Working with Your Health Care Team to Create a Cancer Treatment Plan

Cancer affects people differently; so before you begin your treatment, it may be helpful to work with your health care team to have a written treatment plan.  This can be a useful communication tool for you and your doctor as it helps you have a full big picture view of what’s to come.  It will keep you organized, enable you to ask questions, and assist you to have a thorough discussion with your doctors about your cancer treatment. 

Your cancer treatment plan will factor in your specific situation based on your diagnosis and pathology report.  You and your doctor will base your treatment decisions on YOUR unique situation, including your overall medical condition and your personal considerations.

What Your Cancer Treatment Plan Should Include

  • Your cancer diagnosis, tumor characteristics, diagnostic tests performed to diagnose your specific type of cancer, how often these tests will need to be performed, treatments received or plan to receive, and supportive service you have available to you
  • Dates and location of scheduled  treatments
  • Side effects of treatments
  • Recommendations and precautions to take to manage side-effects of treatment  
  • Information on scheduling of follow-up visits, screening tests, etc.
  • Complete contact information for members of your health care team

For a sample treatment plan, view the American Society of Clinical Oncology’s cancer treatment templates.

Some Tips to Help You Work with Your Health Care Team on a Treatment Plan.

  • Research your treatment options.
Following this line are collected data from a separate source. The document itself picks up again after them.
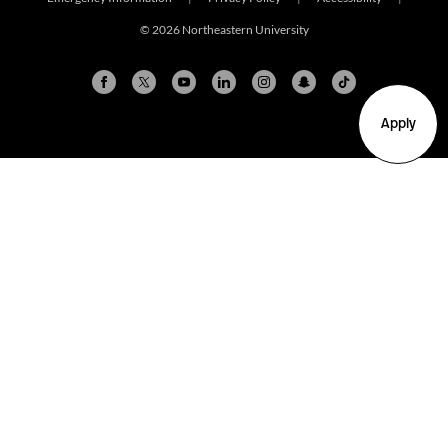
© 2026 Northeastern University
Apply
Arlington
Boston
Burlington
Charlotte
London
Miami
Nahant
New York City
Oakland
Portland
Seattle
Silicon Valley
Toronto
Vancouver
Emergency Information
|
Privacy Policy
|
Accessibility
|
© 2026 Northeastern University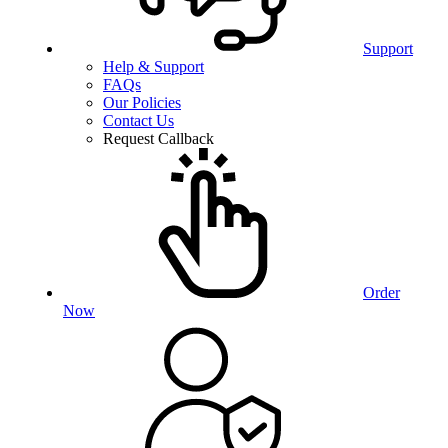
Support
Help & Support
FAQs
Our Policies
Contact Us
Request Callback
Order
Now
To feel more confident in the decision you make, it may be helpful to take initiative on researching what treatment options are available. Ask your doctor about resources to supplement your discussions. It may also be helpful to get a second opinion from another doctor as it is common practice to do so in areas of medicine that are complex and where multiple options are available.
  • Record your conversations: Take notes or bring a recorder to keep track of what the doctor tells you.  It will be a good reference to go back to later if you have questions.
  • Bring someone with you. If you are comfortable sharing your medical information with someone, bring them along.  They can provide you moral support, catch key points that you may have missed, take notes for you, and remind you to discuss side effects or issues that you have forgotten.
  • Write down your questions prior to your appointment. There’s a lot that goes on during appointments.  They can sometimes be stressful or emotional so it may be hard to remember every question you have.
  • Make sure you understand. There can be a lot of information to digest.  If you don’t understand something, ask. Relaying the information back to the doctor can also be helpful to know that everyone is on the same page.
  • Ask for the best way to contact your health care team. Questions may come up between appointments. Ask for a contact, what type of communication is preferred and what time period can you expect to receive a response. Find out where you should go and who you should report to during a true emergency situation.